06 Jun 2024 regulation Print

LPDT reserves decision on misconduct charges

A solicitor who did not have professional-indemnity insurance is facing misconduct allegations in connection with his work for an immigration advisory firm that did not deliver services for which it charged.

The Law Society issued a warning notice about the firm in 2019, saying that it did not authorise or regulate it.

The Legal Practitioners Disciplinary Tribunal has heard that Nigerian-born Festus Ibi breached the Solicitors Act by acting as an agent for several unqualified individuals, who thereby set themselves out as solicitors.

Ibi was pursued by the Legal Services Regulatory Authority (LSRA) following complaints from five immigrant clients of the firm.

On Tuesday, the tribunal reserved its decision on five counts of alleged misconduct. Reserving its decision, tribunal chairman Andrew Harvey said that it would need to give careful consideration to each individual complaint.

Further criminal proceedings relating to the firm, but not involving Ibi, are before the courts.
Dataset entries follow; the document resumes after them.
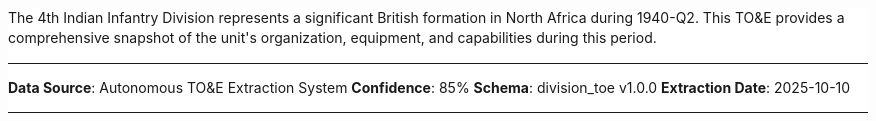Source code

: The 4th Indian Infantry Division represents a significant British formation in North Africa during 1940-Q2. This TO&E provides a comprehensive snapshot of the unit's organization, equipment, and capabilities during this period.

---

**Data Source**: Autonomous TO&E Extraction System
**Confidence**: 85%
**Schema**: division_toe v1.0.0
**Extraction Date**: 2025-10-10

---
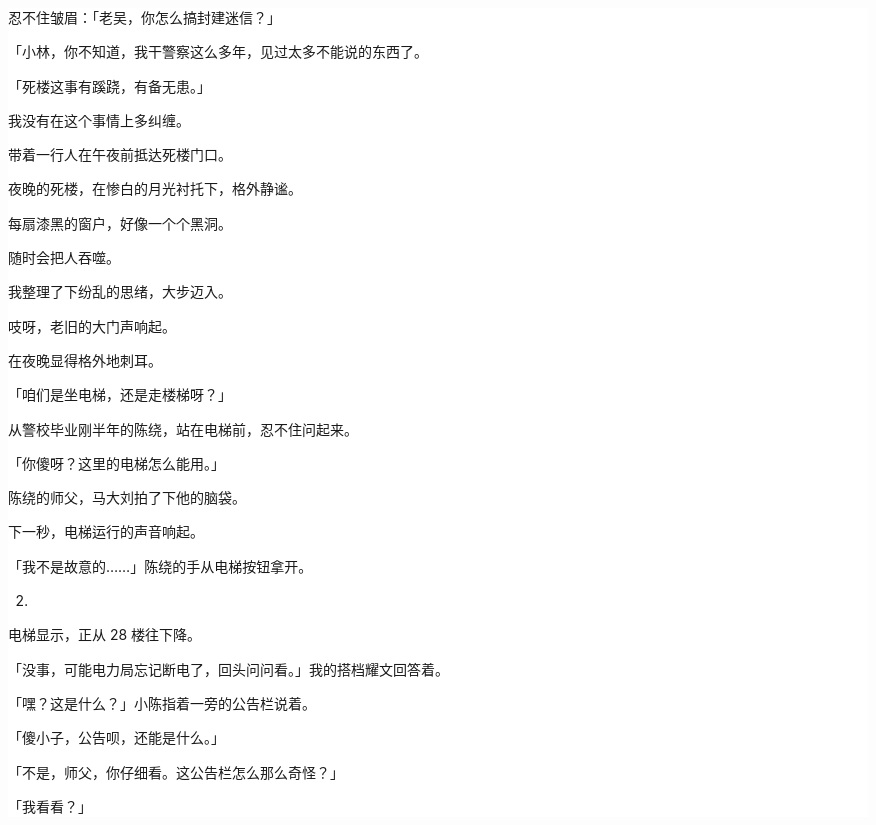 
忍不住皱眉：「老吴，你怎么搞封建迷信？」


「小林，你不知道，我干警察这么多年，见过太多不能说的东西了。


「死楼这事有蹊跷，有备无患。」


我没有在这个事情上多纠缠。


带着一行人在午夜前抵达死楼门口。


夜晚的死楼，在惨白的月光衬托下，格外静谧。


每扇漆黑的窗户，好像一个个黑洞。


随时会把人吞噬。


我整理了下纷乱的思绪，大步迈入。


吱呀，老旧的大门声响起。


在夜晚显得格外地刺耳。


「咱们是坐电梯，还是走楼梯呀？」


从警校毕业刚半年的陈绕，站在电梯前，忍不住问起来。


「你傻呀？这里的电梯怎么能用。」


陈绕的师父，马大刘拍了下他的脑袋。


下一秒，电梯运行的声音响起。


「我不是故意的……」陈绕的手从电梯按钮拿开。


2.


电梯显示，正从 28 楼往下降。


「没事，可能电力局忘记断电了，回头问问看。」我的搭档耀文回答着。


「嘿？这是什么？」小陈指着一旁的公告栏说着。


「傻小子，公告呗，还能是什么。」


「不是，师父，你仔细看。这公告栏怎么那么奇怪？」


「我看看？」


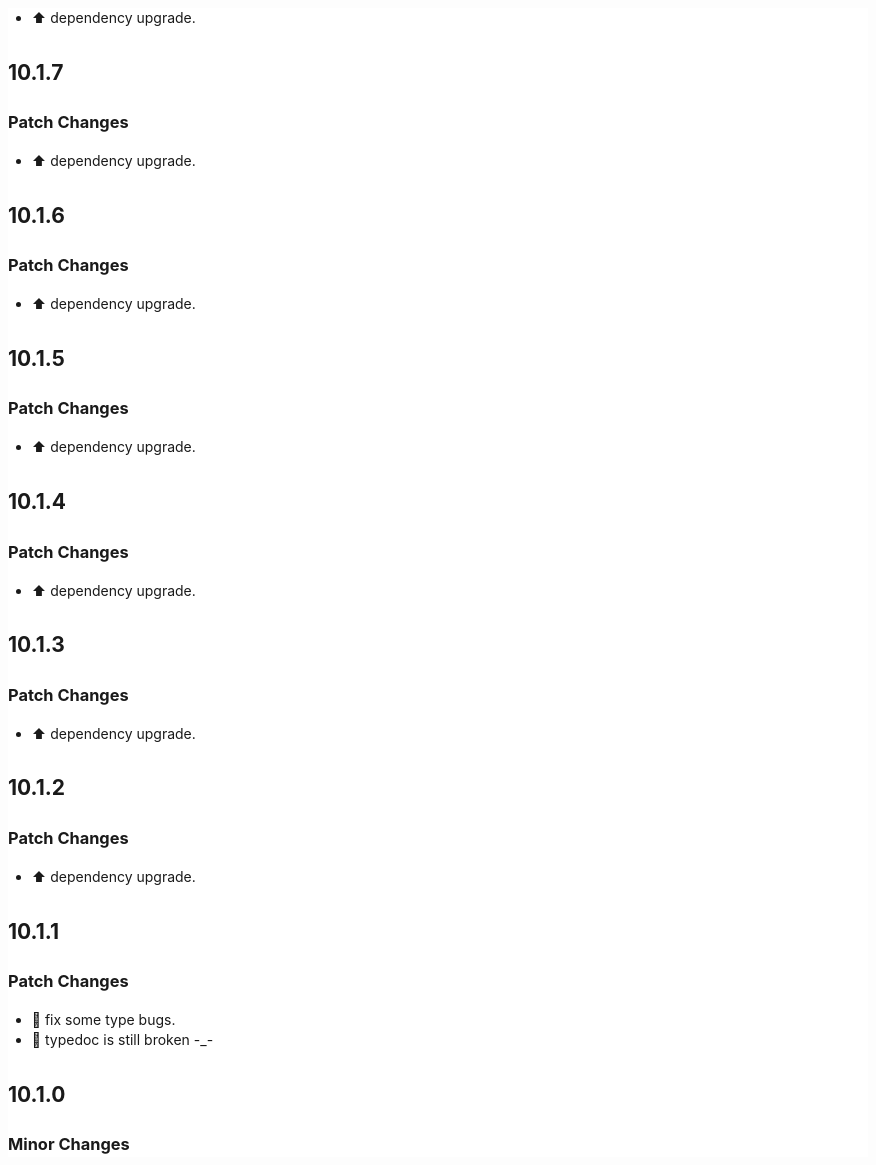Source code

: -   ⬆️ dependency upgrade.

## 10.1.7

### Patch Changes

-   ⬆️ dependency upgrade.

## 10.1.6

### Patch Changes

-   ⬆️ dependency upgrade.

## 10.1.5

### Patch Changes

-   ⬆️ dependency upgrade.

## 10.1.4

### Patch Changes

-   ⬆️ dependency upgrade.

## 10.1.3

### Patch Changes

-   ⬆️ dependency upgrade.

## 10.1.2

### Patch Changes

-   ⬆️ dependency upgrade.

## 10.1.1

### Patch Changes

-   🐛 fix some type bugs.
-   📄 typedoc is still broken -\_-

## 10.1.0

### Minor Changes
Elaine Finneran BL, counsel for the LSRA, said that Ibi had admitted he did not have professional indemnity insurance, but had stated that he didn’t think it was needed, despite his presence at client meetings doing the work of a solicitor.

Complainant paid €1,600

The barrister said one complainant paid €1,600 to the firm in a bid to bring her family to Ireland from Zimbabwe.

A man from Malawi also paid €1,000 to get his ­brother a visa to come to Ireland. This man, she said, had claimed that Ibi sold him a dream, and that he felt manipulated.

The barrister said that the LPDT had heard evidence that Ibi was aware that the business was posing as a solicitors’ firm, yet continued to work there until a garda raid in October 2019.

Ibi’s solicitor John O’Dwyer stated that his client did not give any legal advice or handle any money for the complainants.

He said that Ibi had been “newly qualified and inexperienced” and was duped “as much as anyone else”.

Dwyer also said that only one of the five complainants had named Ibi in their original complaint. Urging the tribunal to dismiss the complaints, he claimed that the LSRA was seeking to have Ibi held “liable for matters he was not responsible for”.